■ Task to complete: Below is a block of records. Copy every line in it that contains the word "files".

■ Data for the task:
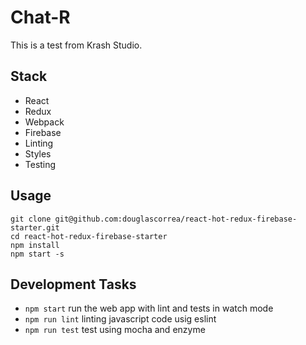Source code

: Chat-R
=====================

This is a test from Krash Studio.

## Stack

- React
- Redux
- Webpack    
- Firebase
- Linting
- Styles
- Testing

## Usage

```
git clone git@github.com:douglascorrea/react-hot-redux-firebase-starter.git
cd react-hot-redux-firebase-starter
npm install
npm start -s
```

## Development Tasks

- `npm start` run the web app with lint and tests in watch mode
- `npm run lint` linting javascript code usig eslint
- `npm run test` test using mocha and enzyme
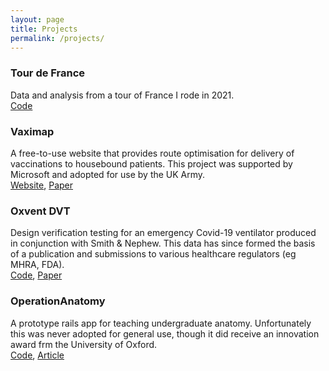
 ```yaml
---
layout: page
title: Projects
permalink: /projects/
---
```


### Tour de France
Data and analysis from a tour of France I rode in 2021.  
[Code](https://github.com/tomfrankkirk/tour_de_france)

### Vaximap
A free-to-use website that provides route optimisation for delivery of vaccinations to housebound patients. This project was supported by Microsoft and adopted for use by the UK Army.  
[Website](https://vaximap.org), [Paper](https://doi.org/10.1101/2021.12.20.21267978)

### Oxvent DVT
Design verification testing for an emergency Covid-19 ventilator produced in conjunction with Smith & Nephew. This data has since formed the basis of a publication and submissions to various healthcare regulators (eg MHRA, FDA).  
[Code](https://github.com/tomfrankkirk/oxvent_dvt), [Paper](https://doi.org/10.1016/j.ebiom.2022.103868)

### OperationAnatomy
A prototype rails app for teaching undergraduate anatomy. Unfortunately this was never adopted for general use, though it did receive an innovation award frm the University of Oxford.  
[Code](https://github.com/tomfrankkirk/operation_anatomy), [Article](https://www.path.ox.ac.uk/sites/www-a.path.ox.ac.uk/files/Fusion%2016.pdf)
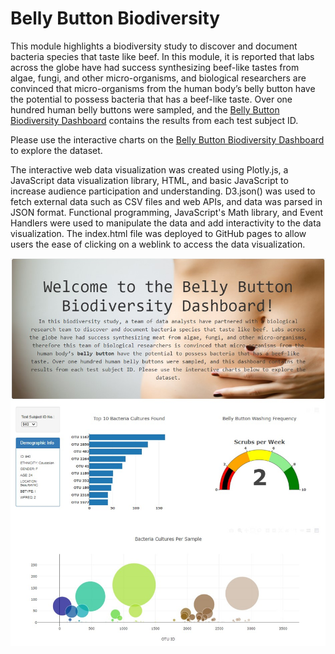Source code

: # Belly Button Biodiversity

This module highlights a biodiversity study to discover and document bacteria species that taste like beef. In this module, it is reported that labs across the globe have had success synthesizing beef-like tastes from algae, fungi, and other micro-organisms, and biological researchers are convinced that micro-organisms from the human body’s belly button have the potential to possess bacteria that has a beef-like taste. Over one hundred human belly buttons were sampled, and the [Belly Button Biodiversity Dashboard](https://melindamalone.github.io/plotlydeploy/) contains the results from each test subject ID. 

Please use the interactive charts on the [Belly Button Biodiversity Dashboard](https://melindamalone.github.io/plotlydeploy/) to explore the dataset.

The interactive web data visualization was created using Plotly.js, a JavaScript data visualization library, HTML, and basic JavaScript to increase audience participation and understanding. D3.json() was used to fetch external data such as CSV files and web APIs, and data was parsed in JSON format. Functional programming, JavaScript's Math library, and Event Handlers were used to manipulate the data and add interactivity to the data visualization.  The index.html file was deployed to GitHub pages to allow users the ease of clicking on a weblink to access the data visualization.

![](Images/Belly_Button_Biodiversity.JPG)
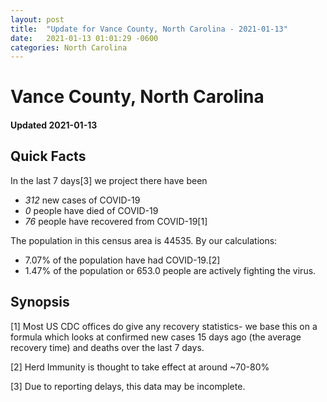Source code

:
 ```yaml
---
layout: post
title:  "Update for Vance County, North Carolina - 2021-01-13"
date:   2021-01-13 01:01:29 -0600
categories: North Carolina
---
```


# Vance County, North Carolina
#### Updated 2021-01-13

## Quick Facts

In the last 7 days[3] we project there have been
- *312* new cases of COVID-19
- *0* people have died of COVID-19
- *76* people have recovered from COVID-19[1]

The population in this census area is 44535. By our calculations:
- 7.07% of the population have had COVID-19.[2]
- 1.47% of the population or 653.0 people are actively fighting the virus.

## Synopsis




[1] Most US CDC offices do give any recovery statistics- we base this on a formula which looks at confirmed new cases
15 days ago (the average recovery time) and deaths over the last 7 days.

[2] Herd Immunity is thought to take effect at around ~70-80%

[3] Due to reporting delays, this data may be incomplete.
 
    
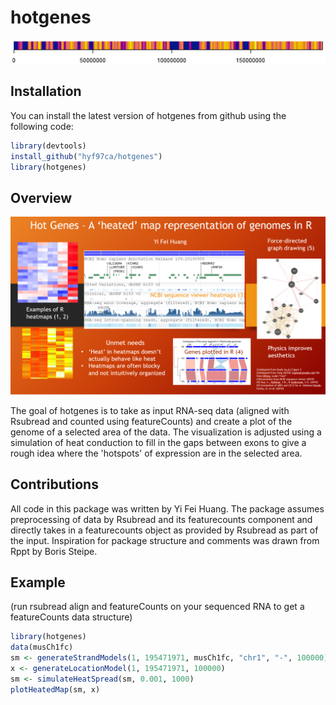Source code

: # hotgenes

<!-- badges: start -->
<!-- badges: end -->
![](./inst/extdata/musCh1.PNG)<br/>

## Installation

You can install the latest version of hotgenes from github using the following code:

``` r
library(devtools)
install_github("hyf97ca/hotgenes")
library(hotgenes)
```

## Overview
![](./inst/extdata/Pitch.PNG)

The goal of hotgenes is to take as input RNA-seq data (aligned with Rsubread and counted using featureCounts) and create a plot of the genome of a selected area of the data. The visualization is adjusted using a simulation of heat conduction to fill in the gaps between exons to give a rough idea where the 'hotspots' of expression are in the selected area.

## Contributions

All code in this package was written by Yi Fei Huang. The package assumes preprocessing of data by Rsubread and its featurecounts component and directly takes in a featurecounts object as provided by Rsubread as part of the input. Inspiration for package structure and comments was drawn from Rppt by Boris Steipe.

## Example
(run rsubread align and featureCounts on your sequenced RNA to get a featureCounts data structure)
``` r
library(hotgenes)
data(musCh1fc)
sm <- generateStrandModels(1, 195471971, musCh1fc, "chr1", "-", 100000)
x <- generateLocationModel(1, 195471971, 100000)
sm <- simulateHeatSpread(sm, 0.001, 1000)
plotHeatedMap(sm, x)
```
...
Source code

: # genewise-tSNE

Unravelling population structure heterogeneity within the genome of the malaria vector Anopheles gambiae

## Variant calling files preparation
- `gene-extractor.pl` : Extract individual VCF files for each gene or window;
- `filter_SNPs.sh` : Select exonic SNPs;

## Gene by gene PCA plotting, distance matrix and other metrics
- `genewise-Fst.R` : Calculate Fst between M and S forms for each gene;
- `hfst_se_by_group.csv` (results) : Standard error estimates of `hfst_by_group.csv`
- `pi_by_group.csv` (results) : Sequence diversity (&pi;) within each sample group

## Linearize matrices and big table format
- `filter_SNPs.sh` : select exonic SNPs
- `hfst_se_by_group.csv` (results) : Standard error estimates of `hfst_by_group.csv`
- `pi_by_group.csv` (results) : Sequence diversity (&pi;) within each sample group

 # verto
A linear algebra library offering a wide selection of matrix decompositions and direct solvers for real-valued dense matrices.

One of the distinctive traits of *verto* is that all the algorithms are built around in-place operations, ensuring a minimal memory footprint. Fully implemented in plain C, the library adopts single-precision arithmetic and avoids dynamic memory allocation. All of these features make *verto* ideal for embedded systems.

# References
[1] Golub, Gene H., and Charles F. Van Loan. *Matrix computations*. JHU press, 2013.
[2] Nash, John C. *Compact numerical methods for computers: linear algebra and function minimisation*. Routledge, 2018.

■ Solution to this task:
[Code](https://github.com/tomfrankkirk/operation_anatomy), [Article](https://www.path.ox.ac.uk/sites/www-a.path.ox.ac.uk/files/Fusion%2016.pdf)
The interactive web data visualization was created using Plotly.js, a JavaScript data visualization library, HTML, and basic JavaScript to increase audience participation and understanding. D3.json() was used to fetch external data such as CSV files and web APIs, and data was parsed in JSON format. Functional programming, JavaScript's Math library, and Event Handlers were used to manipulate the data and add interactivity to the data visualization.  The index.html file was deployed to GitHub pages to allow users the ease of clicking on a weblink to access the data visualization.
## Variant calling files preparation
- `gene-extractor.pl` : Extract individual VCF files for each gene or window;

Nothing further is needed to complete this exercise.